▶ **Records supplied**
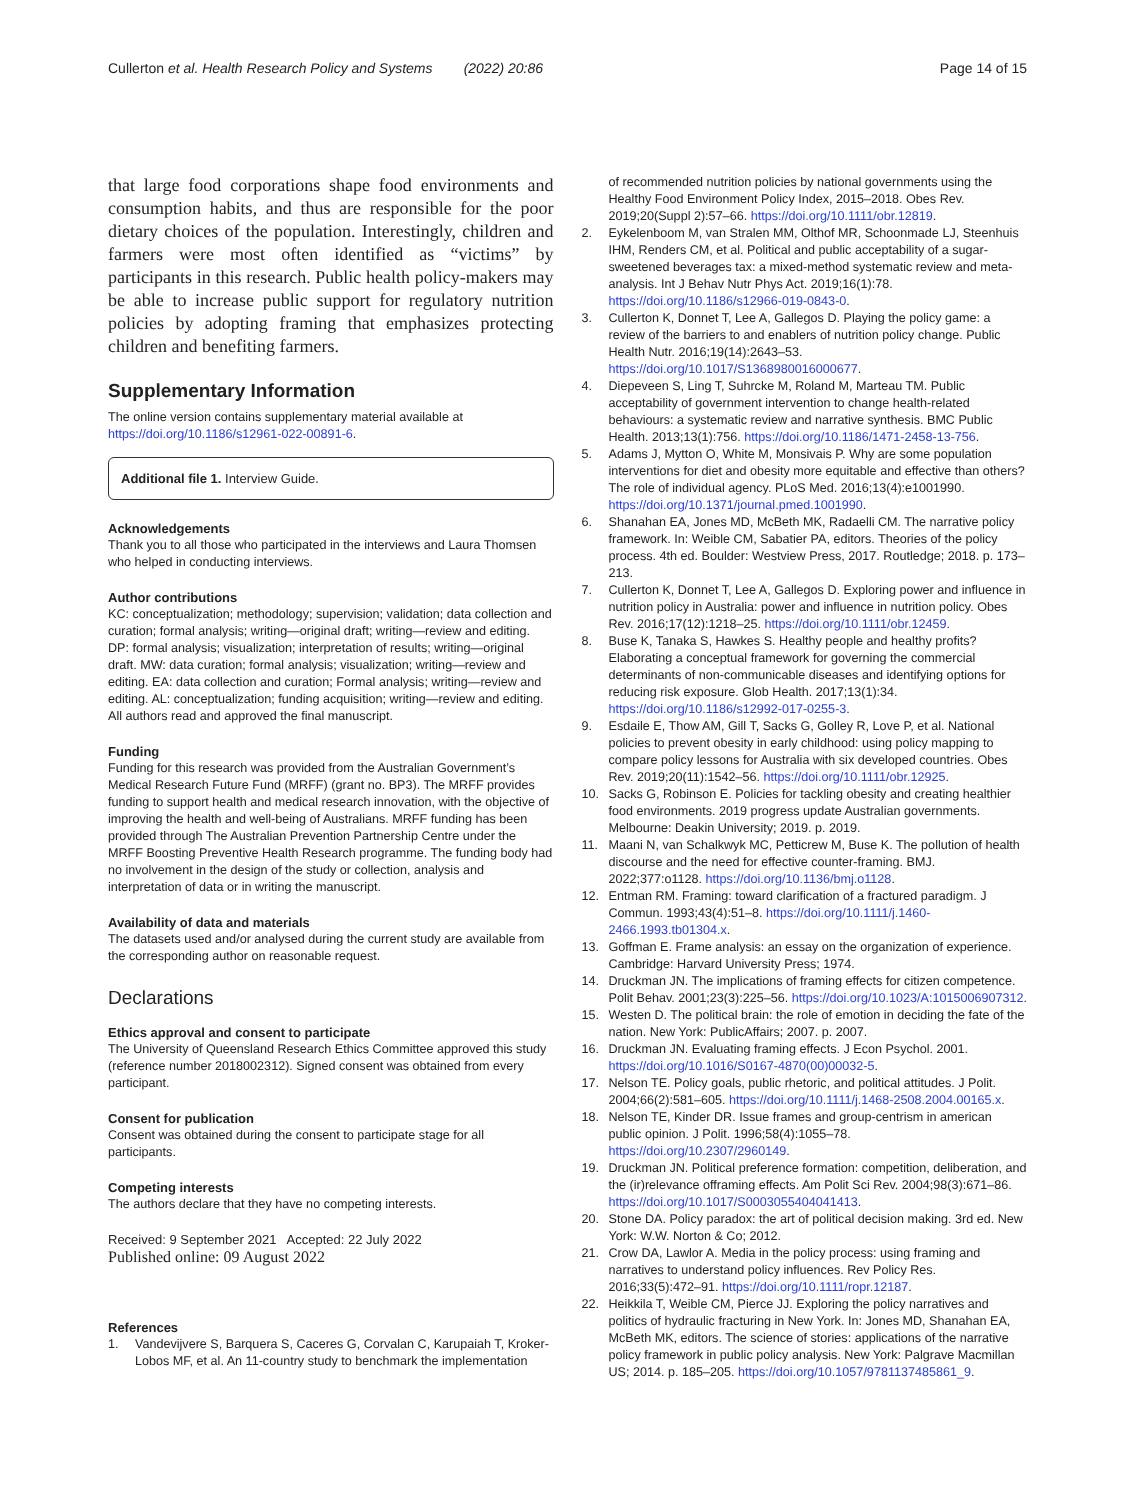Cullerton et al. Health Research Policy and Systems (2022) 20:86
Page 14 of 15
that large food corporations shape food environments and consumption habits, and thus are responsible for the poor dietary choices of the population. Interestingly, children and farmers were most often identified as “victims” by participants in this research. Public health policy-makers may be able to increase public support for regulatory nutrition policies by adopting framing that emphasizes protecting children and benefiting farmers.
Supplementary Information
The online version contains supplementary material available at https://doi.org/10.1186/s12961-022-00891-6.
Additional file 1. Interview Guide.
Acknowledgements
Thank you to all those who participated in the interviews and Laura Thomsen who helped in conducting interviews.
Author contributions
KC: conceptualization; methodology; supervision; validation; data collection and curation; formal analysis; writing—original draft; writing—review and editing. DP: formal analysis; visualization; interpretation of results; writing—original draft. MW: data curation; formal analysis; visualization; writing—review and editing. EA: data collection and curation; Formal analysis; writing—review and editing. AL: conceptualization; funding acquisition; writing—review and editing. All authors read and approved the final manuscript.
Funding
Funding for this research was provided from the Australian Government’s Medical Research Future Fund (MRFF) (grant no. BP3). The MRFF provides funding to support health and medical research innovation, with the objective of improving the health and well-being of Australians. MRFF funding has been provided through The Australian Prevention Partnership Centre under the MRFF Boosting Preventive Health Research programme. The funding body had no involvement in the design of the study or collection, analysis and interpretation of data or in writing the manuscript.
Availability of data and materials
The datasets used and/or analysed during the current study are available from the corresponding author on reasonable request.
Declarations
Ethics approval and consent to participate
The University of Queensland Research Ethics Committee approved this study (reference number 2018002312). Signed consent was obtained from every participant.
Consent for publication
Consent was obtained during the consent to participate stage for all participants.
Competing interests
The authors declare that they have no competing interests.
Received: 9 September 2021 Accepted: 22 July 2022
Published online: 09 August 2022
References
1. Vandevijvere S, Barquera S, Caceres G, Corvalan C, Karupaiah T, Kroker-Lobos MF, et al. An 11-country study to benchmark the implementation
of recommended nutrition policies by national governments using the Healthy Food Environment Policy Index, 2015–2018. Obes Rev. 2019;20(Suppl 2):57–66. https://doi.org/10.1111/obr.12819.
2. Eykelenboom M, van Stralen MM, Olthof MR, Schoonmade LJ, Steenhuis IHM, Renders CM, et al. Political and public acceptability of a sugar-sweetened beverages tax: a mixed-method systematic review and meta-analysis. Int J Behav Nutr Phys Act. 2019;16(1):78. https://doi.org/10.1186/s12966-019-0843-0.
3. Cullerton K, Donnet T, Lee A, Gallegos D. Playing the policy game: a review of the barriers to and enablers of nutrition policy change. Public Health Nutr. 2016;19(14):2643–53. https://doi.org/10.1017/S1368980016000677.
4. Diepeveen S, Ling T, Suhrcke M, Roland M, Marteau TM. Public acceptability of government intervention to change health-related behaviours: a systematic review and narrative synthesis. BMC Public Health. 2013;13(1):756. https://doi.org/10.1186/1471-2458-13-756.
5. Adams J, Mytton O, White M, Monsivais P. Why are some population interventions for diet and obesity more equitable and effective than others? The role of individual agency. PLoS Med. 2016;13(4):e1001990. https://doi.org/10.1371/journal.pmed.1001990.
6. Shanahan EA, Jones MD, McBeth MK, Radaelli CM. The narrative policy framework. In: Weible CM, Sabatier PA, editors. Theories of the policy process. 4th ed. Boulder: Westview Press, 2017. Routledge; 2018. p. 173–213.
7. Cullerton K, Donnet T, Lee A, Gallegos D. Exploring power and influence in nutrition policy in Australia: power and influence in nutrition policy. Obes Rev. 2016;17(12):1218–25. https://doi.org/10.1111/obr.12459.
8. Buse K, Tanaka S, Hawkes S. Healthy people and healthy profits? Elaborating a conceptual framework for governing the commercial determinants of non-communicable diseases and identifying options for reducing risk exposure. Glob Health. 2017;13(1):34. https://doi.org/10.1186/s12992-017-0255-3.
9. Esdaile E, Thow AM, Gill T, Sacks G, Golley R, Love P, et al. National policies to prevent obesity in early childhood: using policy mapping to compare policy lessons for Australia with six developed countries. Obes Rev. 2019;20(11):1542–56. https://doi.org/10.1111/obr.12925.
10. Sacks G, Robinson E. Policies for tackling obesity and creating healthier food environments. 2019 progress update Australian governments. Melbourne: Deakin University; 2019. p. 2019.
11. Maani N, van Schalkwyk MC, Petticrew M, Buse K. The pollution of health discourse and the need for effective counter-framing. BMJ. 2022;377:o1128. https://doi.org/10.1136/bmj.o1128.
12. Entman RM. Framing: toward clarification of a fractured paradigm. J Commun. 1993;43(4):51–8. https://doi.org/10.1111/j.1460-2466.1993.tb01304.x.
13. Goffman E. Frame analysis: an essay on the organization of experience. Cambridge: Harvard University Press; 1974.
14. Druckman JN. The implications of framing effects for citizen competence. Polit Behav. 2001;23(3):225–56. https://doi.org/10.1023/A:1015006907312.
15. Westen D. The political brain: the role of emotion in deciding the fate of the nation. New York: PublicAffairs; 2007. p. 2007.
16. Druckman JN. Evaluating framing effects. J Econ Psychol. 2001. https://doi.org/10.1016/S0167-4870(00)00032-5.
17. Nelson TE. Policy goals, public rhetoric, and political attitudes. J Polit. 2004;66(2):581–605. https://doi.org/10.1111/j.1468-2508.2004.00165.x.
18. Nelson TE, Kinder DR. Issue frames and group-centrism in american public opinion. J Polit. 1996;58(4):1055–78. https://doi.org/10.2307/2960149.
19. Druckman JN. Political preference formation: competition, deliberation, and the (ir)relevance offraming effects. Am Polit Sci Rev. 2004;98(3):671–86. https://doi.org/10.1017/S0003055404041413.
20. Stone DA. Policy paradox: the art of political decision making. 3rd ed. New York: W.W. Norton & Co; 2012.
21. Crow DA, Lawlor A. Media in the policy process: using framing and narratives to understand policy influences. Rev Policy Res. 2016;33(5):472–91. https://doi.org/10.1111/ropr.12187.
22. Heikkila T, Weible CM, Pierce JJ. Exploring the policy narratives and politics of hydraulic fracturing in New York. In: Jones MD, Shanahan EA, McBeth MK, editors. The science of stories: applications of the narrative policy framework in public policy analysis. New York: Palgrave Macmillan US; 2014. p. 185–205. https://doi.org/10.1057/9781137485861_9.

▶ **About this exercise**
Output the records exactly. Drop the images.

▶ **Solution for this exercise**
Cullerton et al. Health Research Policy and Systems (2022) 20:86
Page 14 of 15
that large food corporations shape food environments and consumption habits, and thus are responsible for the poor dietary choices of the population. Interestingly, children and farmers were most often identified as “victims” by participants in this research. Public health policy-makers may be able to increase public support for regulatory nutrition policies by adopting framing that emphasizes protecting children and benefiting farmers.
Supplementary Information
The online version contains supplementary material available at https://doi.org/10.1186/s12961-022-00891-6.
Additional file 1. Interview Guide.
Acknowledgements
Thank you to all those who participated in the interviews and Laura Thomsen who helped in conducting interviews.
Author contributions
KC: conceptualization; methodology; supervision; validation; data collection and curation; formal analysis; writing—original draft; writing—review and editing. DP: formal analysis; visualization; interpretation of results; writing—original draft. MW: data curation; formal analysis; visualization; writing—review and editing. EA: data collection and curation; Formal analysis; writing—review and editing. AL: conceptualization; funding acquisition; writing—review and editing. All authors read and approved the final manuscript.
Funding
Funding for this research was provided from the Australian Government’s Medical Research Future Fund (MRFF) (grant no. BP3). The MRFF provides funding to support health and medical research innovation, with the objective of improving the health and well-being of Australians. MRFF funding has been provided through The Australian Prevention Partnership Centre under the MRFF Boosting Preventive Health Research programme. The funding body had no involvement in the design of the study or collection, analysis and interpretation of data or in writing the manuscript.
Availability of data and materials
The datasets used and/or analysed during the current study are available from the corresponding author on reasonable request.
Declarations
Ethics approval and consent to participate
The University of Queensland Research Ethics Committee approved this study (reference number 2018002312). Signed consent was obtained from every participant.
Consent for publication
Consent was obtained during the consent to participate stage for all participants.
Competing interests
The authors declare that they have no competing interests.
Received: 9 September 2021 Accepted: 22 July 2022
Published online: 09 August 2022
References
1. Vandevijvere S, Barquera S, Caceres G, Corvalan C, Karupaiah T, Kroker-Lobos MF, et al. An 11-country study to benchmark the implementation
of recommended nutrition policies by national governments using the Healthy Food Environment Policy Index, 2015–2018. Obes Rev. 2019;20(Suppl 2):57–66. https://doi.org/10.1111/obr.12819.
2. Eykelenboom M, van Stralen MM, Olthof MR, Schoonmade LJ, Steenhuis IHM, Renders CM, et al. Political and public acceptability of a sugar-sweetened beverages tax: a mixed-method systematic review and meta-analysis. Int J Behav Nutr Phys Act. 2019;16(1):78. https://doi.org/10.1186/s12966-019-0843-0.
3. Cullerton K, Donnet T, Lee A, Gallegos D. Playing the policy game: a review of the barriers to and enablers of nutrition policy change. Public Health Nutr. 2016;19(14):2643–53. https://doi.org/10.1017/S1368980016000677.
4. Diepeveen S, Ling T, Suhrcke M, Roland M, Marteau TM. Public acceptability of government intervention to change health-related behaviours: a systematic review and narrative synthesis. BMC Public Health. 2013;13(1):756. https://doi.org/10.1186/1471-2458-13-756.
5. Adams J, Mytton O, White M, Monsivais P. Why are some population interventions for diet and obesity more equitable and effective than others? The role of individual agency. PLoS Med. 2016;13(4):e1001990. https://doi.org/10.1371/journal.pmed.1001990.
6. Shanahan EA, Jones MD, McBeth MK, Radaelli CM. The narrative policy framework. In: Weible CM, Sabatier PA, editors. Theories of the policy process. 4th ed. Boulder: Westview Press, 2017. Routledge; 2018. p. 173–213.
7. Cullerton K, Donnet T, Lee A, Gallegos D. Exploring power and influence in nutrition policy in Australia: power and influence in nutrition policy. Obes Rev. 2016;17(12):1218–25. https://doi.org/10.1111/obr.12459.
8. Buse K, Tanaka S, Hawkes S. Healthy people and healthy profits? Elaborating a conceptual framework for governing the commercial determinants of non-communicable diseases and identifying options for reducing risk exposure. Glob Health. 2017;13(1):34. https://doi.org/10.1186/s12992-017-0255-3.
9. Esdaile E, Thow AM, Gill T, Sacks G, Golley R, Love P, et al. National policies to prevent obesity in early childhood: using policy mapping to compare policy lessons for Australia with six developed countries. Obes Rev. 2019;20(11):1542–56. https://doi.org/10.1111/obr.12925.
10. Sacks G, Robinson E. Policies for tackling obesity and creating healthier food environments. 2019 progress update Australian governments. Melbourne: Deakin University; 2019. p. 2019.
11. Maani N, van Schalkwyk MC, Petticrew M, Buse K. The pollution of health discourse and the need for effective counter-framing. BMJ. 2022;377:o1128. https://doi.org/10.1136/bmj.o1128.
12. Entman RM. Framing: toward clarification of a fractured paradigm. J Commun. 1993;43(4):51–8. https://doi.org/10.1111/j.1460-2466.1993.tb01304.x.
13. Goffman E. Frame analysis: an essay on the organization of experience. Cambridge: Harvard University Press; 1974.
14. Druckman JN. The implications of framing effects for citizen competence. Polit Behav. 2001;23(3):225–56. https://doi.org/10.1023/A:1015006907312.
15. Westen D. The political brain: the role of emotion in deciding the fate of the nation. New York: PublicAffairs; 2007. p. 2007.
16. Druckman JN. Evaluating framing effects. J Econ Psychol. 2001. https://doi.org/10.1016/S0167-4870(00)00032-5.
17. Nelson TE. Policy goals, public rhetoric, and political attitudes. J Polit. 2004;66(2):581–605. https://doi.org/10.1111/j.1468-2508.2004.00165.x.
18. Nelson TE, Kinder DR. Issue frames and group-centrism in american public opinion. J Polit. 1996;58(4):1055–78. https://doi.org/10.2307/2960149.
19. Druckman JN. Political preference formation: competition, deliberation, and the (ir)relevance offraming effects. Am Polit Sci Rev. 2004;98(3):671–86. https://doi.org/10.1017/S0003055404041413.
20. Stone DA. Policy paradox: the art of political decision making. 3rd ed. New York: W.W. Norton & Co; 2012.
21. Crow DA, Lawlor A. Media in the policy process: using framing and narratives to understand policy influences. Rev Policy Res. 2016;33(5):472–91. https://doi.org/10.1111/ropr.12187.
22. Heikkila T, Weible CM, Pierce JJ. Exploring the policy narratives and politics of hydraulic fracturing in New York. In: Jones MD, Shanahan EA, McBeth MK, editors. The science of stories: applications of the narrative policy framework in public policy analysis. New York: Palgrave Macmillan US; 2014. p. 185–205. https://doi.org/10.1057/9781137485861_9.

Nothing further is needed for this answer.